The latest fiasco is the recent revelation that Sony’s Blu-ray player for the PC will not have the ability to play HD movies on the PC. This is to protect the interests of the movie makers somehow. Are they kidding us?
At least Dvorak gets the explanation for Sony’s failures right:
The true beginning of the end for Sony actually started in 1988, when it paid $2 billion for CBS Records and in the next year bought Columbia and Tri-Star pictures. Instead of being an innovative electronics company, Sony got into the content business. Worse, it got into that business during the beginnings of the digital revolution, when content would be cheapened in true value by virtue of the fact that it could be easily turned into bits and sent around networks by the public.
So did Sony want to be the company making the devices to do this digital thing? Or was it more interested in the content that it needed to protect from the reality of a digital world? In this way, Sony created a conflict of interest between its future as an electronics innovator and its association with an old business that would be threatened by the digital landscape.

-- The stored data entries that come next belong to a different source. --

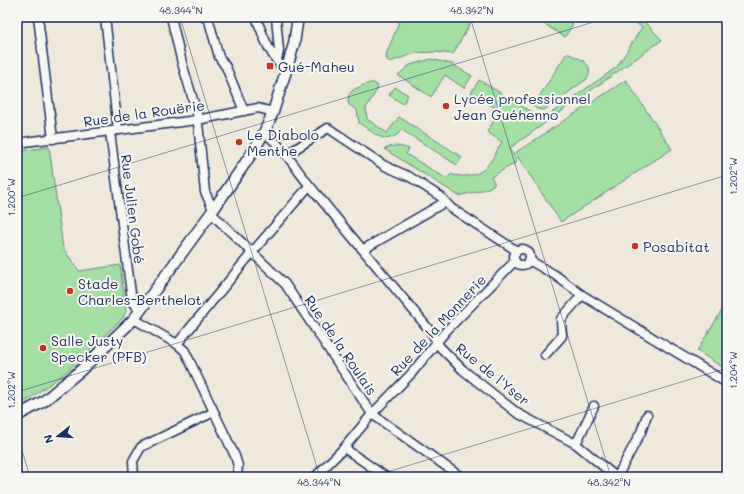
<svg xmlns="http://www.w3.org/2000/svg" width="744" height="494" font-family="Mali,sans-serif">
<rect width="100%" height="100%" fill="#efe9dd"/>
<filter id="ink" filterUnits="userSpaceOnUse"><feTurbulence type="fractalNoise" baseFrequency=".025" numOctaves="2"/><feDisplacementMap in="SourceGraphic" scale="8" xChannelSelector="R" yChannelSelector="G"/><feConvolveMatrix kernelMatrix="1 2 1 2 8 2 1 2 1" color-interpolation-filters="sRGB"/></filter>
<g filter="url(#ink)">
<g fill="#a3dea3" stroke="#5f8680">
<polygon points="401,17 474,17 453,54 435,52 416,53 390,62 387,60 386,55"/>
<polygon points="533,17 578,17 576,19 573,18 570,23 573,24 565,37"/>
<path d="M627 17H640L662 40 510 148 517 162 491 177 495 184C484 192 471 192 459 196L384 149C393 145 399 145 409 149L406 154 447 179 451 174C461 178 477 176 484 169 491 163 497 150 502 142L487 132 500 111 471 93 479 80 543 119 617 67 642 27Z"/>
<path d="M567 53C579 59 596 63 587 79L544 110 537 109 533 106Z"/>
<polygon points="431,59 452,64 472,76 464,88 445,75 431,97 398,75 410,65"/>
<polygon points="626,80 672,149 561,222 515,153"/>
<path d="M370 83H374L377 85 378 88 366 108 367 119 387 133 399 117 462 157 457 165 402 130C386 148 375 133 359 123L357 110 349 105C344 90 359 87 370 83Z"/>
<polygon points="395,87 408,95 403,104 389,95"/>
<polygon points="49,147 63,248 79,271 120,265 126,311 123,318 65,373 18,407 17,151"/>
<polygon points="727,302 727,370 697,351"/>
</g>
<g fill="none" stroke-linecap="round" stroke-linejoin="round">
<g stroke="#1b2f5e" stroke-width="11">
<g id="minor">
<polyline points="38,17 53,139"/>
<polyline points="105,17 118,130"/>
<polyline points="171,17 182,63 197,113 205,192 211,205 214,209"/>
<polyline points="204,17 209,21 219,57 226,67 244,111"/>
<path d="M256 17C263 36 271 58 286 71"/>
<polyline points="276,17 279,51 277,60"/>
<polyline points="110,132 132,301 140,310"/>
<path d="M264 133C281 143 297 171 310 186 350 235 391 283 431 332L440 347 463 370 517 413 576 444 615 476"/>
<polyline points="17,143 197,120 258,108 273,112"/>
<polyline points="286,155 328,128 385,166 410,177 441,197 451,208 517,251"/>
<polyline points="211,213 285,284 372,414 461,477"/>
<polyline points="364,249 445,202"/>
<circle cx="522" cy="257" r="8"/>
<polyline points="529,260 555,275 582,295 643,332 727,383"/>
<polyline points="134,319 177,344 185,351 235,456 238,466 237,477"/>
<polyline points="177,344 255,249 309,186"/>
<polyline points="545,355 562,336 561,319 582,295"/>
<polyline points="576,444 594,406"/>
<polyline points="344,448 386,477"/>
<polyline points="134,477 133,461 141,447 214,412"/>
<polyline points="315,477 344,448 372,414 411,374 446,331 515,261"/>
<polyline points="617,477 641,432 647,415"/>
</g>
</g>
<g stroke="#1b2f5e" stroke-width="13">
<polyline id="tertiary" points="17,416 44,401 81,370 134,319 211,213 248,159 264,133 273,112 286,71 294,44 298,17"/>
</g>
<use href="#minor" stroke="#f6f6f2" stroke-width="8"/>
<use href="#tertiary" stroke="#f6f6f2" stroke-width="10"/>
</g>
</g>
<path fill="none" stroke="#1b2f5e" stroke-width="1" stroke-opacity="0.45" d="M180 17 320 477M470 17 611 477M17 198 610 17M17 392 727 175M17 434 30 477M371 477 727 368"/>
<g fill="#c8321e" stroke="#f6f6f2" stroke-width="1.5">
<rect x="266" y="62" width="8" height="8" rx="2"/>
<circle cx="446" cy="106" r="4"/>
<circle cx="239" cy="142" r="4"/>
<circle cx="635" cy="246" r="4"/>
<circle cx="70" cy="291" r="4"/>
<circle cx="43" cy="348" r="4"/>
</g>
<g text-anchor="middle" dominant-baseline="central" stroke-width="4" stroke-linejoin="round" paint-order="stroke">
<g font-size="14" fill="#1b2f5e" stroke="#f6f6f2" text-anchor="start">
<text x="278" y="66">Gué-Maheu</text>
<text x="454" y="98">Lycée professionnel<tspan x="454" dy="16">Jean Guéhenno</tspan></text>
<text x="247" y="134">Le Diabolo<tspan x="247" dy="16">Menthe</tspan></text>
<text x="643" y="246">Posabitat</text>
<text x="78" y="283">Stade<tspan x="78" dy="16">Charles-Berthelot</tspan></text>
<text x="51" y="340">Salle Justy<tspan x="51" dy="16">Specker (PFB)</tspan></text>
</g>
<g font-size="14" fill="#1b2f5e" stroke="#f6f6f2">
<text transform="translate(144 113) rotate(-8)">Rue de la Rouërie</text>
<text transform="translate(133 209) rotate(83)">Rue Julien Gobé</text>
<text transform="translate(438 325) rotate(-47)">Rue de la Monnerie</text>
<text transform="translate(341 345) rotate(56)">Rue de la Roulais</text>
<text transform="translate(493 374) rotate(39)">Rue de l'Yser</text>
</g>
</g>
<rect width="744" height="494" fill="none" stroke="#f6f6f2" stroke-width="44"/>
<g transform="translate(58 436) rotate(253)" stroke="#f6f6f2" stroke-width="3" paint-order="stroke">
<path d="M0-3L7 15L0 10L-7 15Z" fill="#1b2f5e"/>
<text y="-6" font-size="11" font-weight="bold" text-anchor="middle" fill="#1b2f5e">N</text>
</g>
<rect x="22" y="22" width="700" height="450" fill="none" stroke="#1b2f5e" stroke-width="1.5"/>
<g font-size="10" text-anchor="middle" fill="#1b2f5e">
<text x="181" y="14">48.344°N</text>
<text x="472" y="14">48.342°N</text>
<text transform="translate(733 176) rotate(-90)" y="4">1.202°W</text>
<text transform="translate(11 197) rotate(-90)" y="4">1.200°W</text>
<text transform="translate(733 370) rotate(-90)" y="4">1.204°W</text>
<text transform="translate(11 390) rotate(-90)" y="4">1.202°W</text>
<text x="319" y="486">48.344°N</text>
<text x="609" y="486">48.342°N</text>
</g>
</svg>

Of course, Sony could have led the way into new business models that might have revolutionized the movie and record businesses, but it didn’t. Instead it adopted a conservative ideology that would not serve its innovative soul in any way. In fact, the company obviously killed whatever innovative soul it had. And now Sony languishes while exhibiting an odd, inexplicable arrogance that cocoons everything it does and every decision it makes. It’s a shame.